I believe that being altruistic can be self-rewarding. But in the society in which I have grown, studied and I'm living, to renounce the option of ascending on the corporate scale or of succeeding if you own a business, would indicate that you are bringing and using effectively all your capabilities , strength and knowledge to overcome in the endeavor .

This feeling of intrinsic vital failure, at least in my case, would be independent of the opinion of others. That is why I am firmly convinced that it is quite possible that our lifestyle based on consumption, it doesn't entail happiness but if we do not use as much as feasible your abilities you will not be happy either.

That is why, in my opinion, altruistic activity and professionalism consumerism are not antagonists, they are different.

An altruist needs to be approved/admired by his or her surroundings , or receiving the thanks of the beneficiary or being paid by his her own self-esteem.

I think it's important to refer back to text and philosophy in the strive towards altruism, but there is something to be said about the knowledge we gain from experience; life itself. I've lived in Costa Rica for the past year, and I think altruism is what leads the locals in their daily lives, and life here is very simple, no frills, back to basics.

I've had to forego the simple luxuries of the first world - fancy cheese, starbucks, vineyards, strip malls, being able to flush toiler paper(!), the list goes on. And farmer's markets here are the norm, and the most economically beneficial(for the buyer and seller) - not some sort of gentrified weekend exhibit to splurge on fancy jam, which is usually the case in a first-world, metropolitan area.

The adjustment, personally, was painful and it still is. I envy the locals for their ability to be so happy, so generous and so open, all of this held up without the backbone of consumerism. In my experience, people who are altruistic by nature - whether that be a derivative of their culture or upbringing, free of the usual burdens of consumerism and wealth-driven objectives, are much happier than those who are part of the contrary.

It's interesting - my first reaction to the question about the drowning child was "NO", not because I wouldn't save them but because I wouldn't see it as an obligation. I wouldn't think about it at all, I would just do it as an instant reaction by following my human(e) instinct. It just seems that the word "obligation" would mean someone is telling me to do it (maybe our conscience or the society we live in and the influence it brings to our life and everyday choices).

Simple words that explain how society could benefit from a new perspective to improve life around us, not only humanitarian but also nature. The balance of money and power is not corruptible and delicate, from my perspective many can be done, if we invest money in charitable goals. And not becoming an activist for the public eye.
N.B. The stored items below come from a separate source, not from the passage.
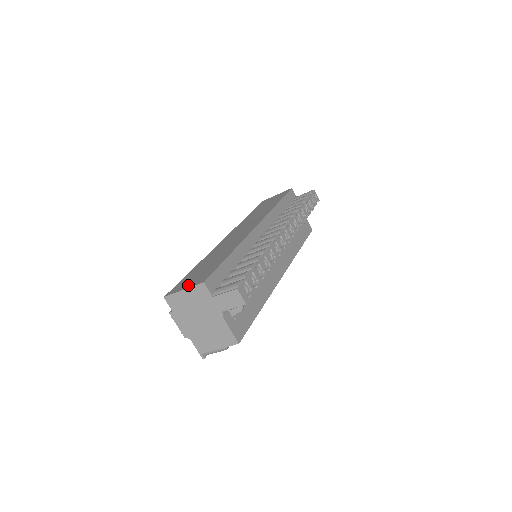
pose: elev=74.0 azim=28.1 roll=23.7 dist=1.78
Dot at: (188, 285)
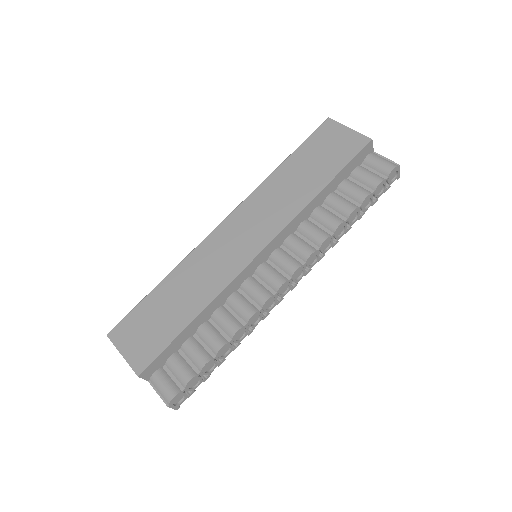
Dot at: (129, 350)
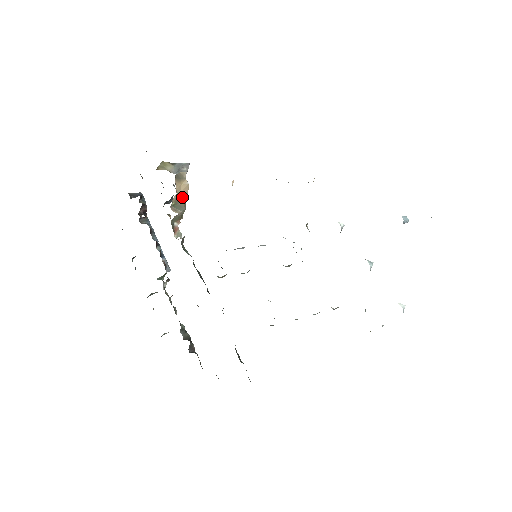
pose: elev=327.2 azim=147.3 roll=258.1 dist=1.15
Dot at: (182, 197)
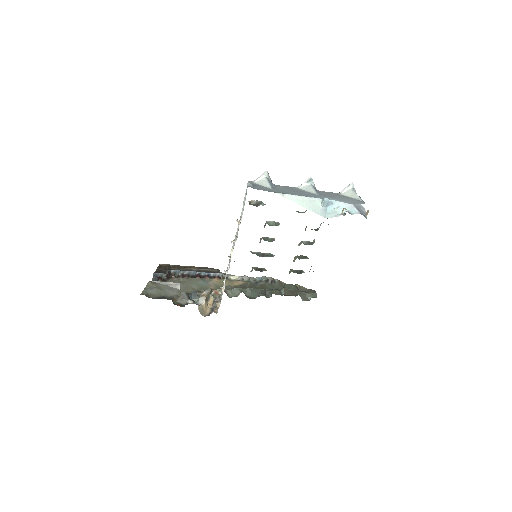
Dot at: (206, 299)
During this pandemic of COVID-19, I saw people helping others who need more and even adopting dogs and cats as pets without shelter. The ethics in these actions are inherent. That is what a positive sign has been disclosed from us. And I consider the paradox of hedonism necessarily to rediscover what as humans need to do for ourselves and the planet.

Maybe one day we will save the last child drowning from pollution.

The War in Ukraine has lead me to believe that certain countries such as Russia has no ethical boundaries. By willing to destroy and kill children and adults over territory while the world watches on TV is horrible. This is an example of Putins self interest and there’s no power to help stop this war.